NWLC Responds to Biden Administration’s Economic Relief Plan
(Washington D.C.) The following is a statement from Fatima Goss Graves, president and CEO of the National Women’s Law Center:
“The plan put forward by the incoming Biden administration is a critical rescue effort for millions of women devastated by the continued impacts of this mismanaged pandemic. Even as Black, brown, and immigrant women have disproportionately had their lives and livelihoods wrecked by the pandemic, previous relief packages have failed to center their needs at the scale demanded by this crisis. This plan remedies many of those missteps by focusing on priorities that support women of color–including support for child care, boosted unemployment insurance, a $15 minimum wage for all, paid sick days and paid family leave, housing and food assistance, a focus on addressing health disparities and expanding health coverage, and vital funds to stabilize state and local governments. The need for relief has only grown more dire over these last months due to the Trump administration’s incompetent response. From rescue to recovery, the Biden-Harris administration must continue to put women at the center of their pandemic response to meet their promise of building back better.”
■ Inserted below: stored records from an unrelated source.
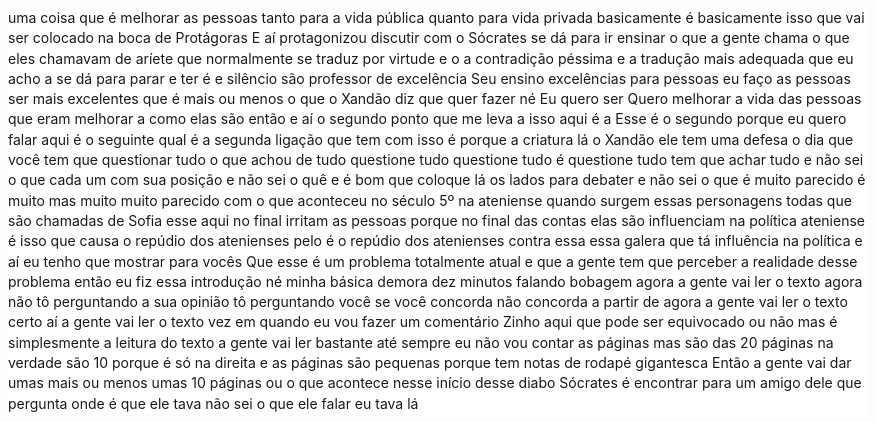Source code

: uma coisa que é melhorar as pessoas
tanto para a vida pública quanto para
vida privada basicamente é basicamente
isso que vai ser colocado na boca de
Protágoras E aí protagonizou discutir
com o Sócrates se dá para ir ensinar o
que a gente chama o que eles chamavam de
aríete que normalmente se traduz por
virtude e o a contradição péssima e a
tradução mais adequada que eu acho a se
dá para parar e ter é e silêncio são
professor de excelência Seu ensino
excelências para pessoas eu faço as
pessoas ser mais excelentes que é mais
ou menos o que o Xandão diz que quer
fazer né Eu quero ser Quero melhorar a
vida das pessoas que eram melhorar a
como elas são então e aí o segundo ponto
que me leva a isso aqui é a
Esse é o segundo porque eu quero falar
aqui é o seguinte qual é a segunda
ligação que tem com isso é porque a
criatura lá o Xandão ele tem uma defesa
o dia que você tem que questionar tudo o
que achou de tudo questione tudo
questione tudo é questione tudo tem que
achar tudo e não sei o que cada um com
sua posição e não sei o quê e é bom que
coloque lá os lados para debater e não
sei o que é muito parecido é muito mas
muito muito parecido com o que aconteceu
no século 5º na ateniense quando surgem
essas personagens todas que são chamadas
de Sofia esse aqui no final irritam as
pessoas porque no final das contas elas
são influenciam na política ateniense é
isso que causa o repúdio dos atenienses
pelo é
o repúdio dos atenienses contra essa
essa galera que tá influência na
política e aí eu tenho que mostrar para
vocês Que esse é um problema totalmente
atual e que a gente tem que perceber a
realidade desse problema então eu fiz
essa introdução né minha básica demora
dez minutos falando bobagem agora a
gente vai ler o texto agora não tô
perguntando a sua opinião tô perguntando
você se você concorda não concorda a
partir de agora a gente vai ler o texto
certo aí a gente vai ler o texto vez em
quando eu vou fazer um comentário Zinho
aqui que pode ser equivocado ou não mas
é simplesmente a leitura do texto a
gente vai ler bastante até sempre eu não
vou contar as páginas mas são das 20
páginas na verdade são 10 porque é só na
direita e as páginas são pequenas porque
tem notas de rodapé gigantesca Então a
gente vai dar umas mais ou menos umas 10
páginas ou o que acontece nesse início
desse diabo Sócrates é encontrar para um
amigo dele que pergunta onde é que ele
tava não sei o que ele falar eu tava lá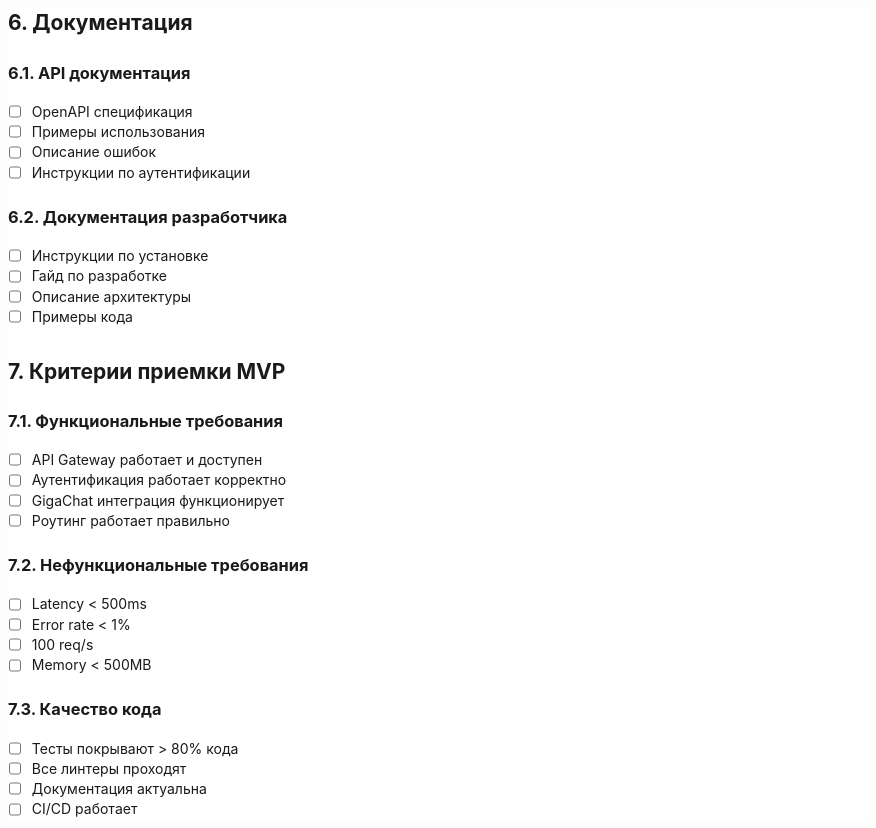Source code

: ## 6. Документация

### 6.1. API документация
- [ ] OpenAPI спецификация
- [ ] Примеры использования
- [ ] Описание ошибок
- [ ] Инструкции по аутентификации

### 6.2. Документация разработчика
- [ ] Инструкции по установке
- [ ] Гайд по разработке
- [ ] Описание архитектуры
- [ ] Примеры кода

## 7. Критерии приемки MVP

### 7.1. Функциональные требования
- [ ] API Gateway работает и доступен
- [ ] Аутентификация работает корректно
- [ ] GigaChat интеграция функционирует
- [ ] Роутинг работает правильно

### 7.2. Нефункциональные требования
- [ ] Latency < 500ms
- [ ] Error rate < 1%
- [ ] 100 req/s
- [ ] Memory < 500MB

### 7.3. Качество кода
- [ ] Тесты покрывают > 80% кода
- [ ] Все линтеры проходят
- [ ] Документация актуальна
- [ ] CI/CD работает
According to analyses from the National Women’s Law Center:
- Of the 140,000 net jobs lost in December of 2020, 100% were women’s jobs
- 27,000 women entered the labor force after 863,000 exited in September. However, 154,000 Black women left the labor force last month, marking the largest one-month drop in their labor force size since March and April 2020.
- There were nearly 2.1 million fewer women in the labor force in December than there were in February of 2020, before the pandemic started.
- Forty percent of unemployed women have been unemployed for six months or more.
- Nearly a third of Black, non-Hispanic women report being behind on rent, more than twice the rate of white, non-Hispanic men or white, non-Hispanic women.
- More than one in five Black, non-Hispanic women and Latinas reported not having enough to eat
- About six in ten Black, non-Hispanic women and Latinas were in a household that had lost income since March.
- Nearly two in five Latinas, nearly three in ten Black, non-Hispanic women, and more than one in four Asian, non-Hispanic women expect their households to lose employment income in the next month, compared to 21.5% of white, non-Hispanic men and 21.2% of white, non-Hispanic women.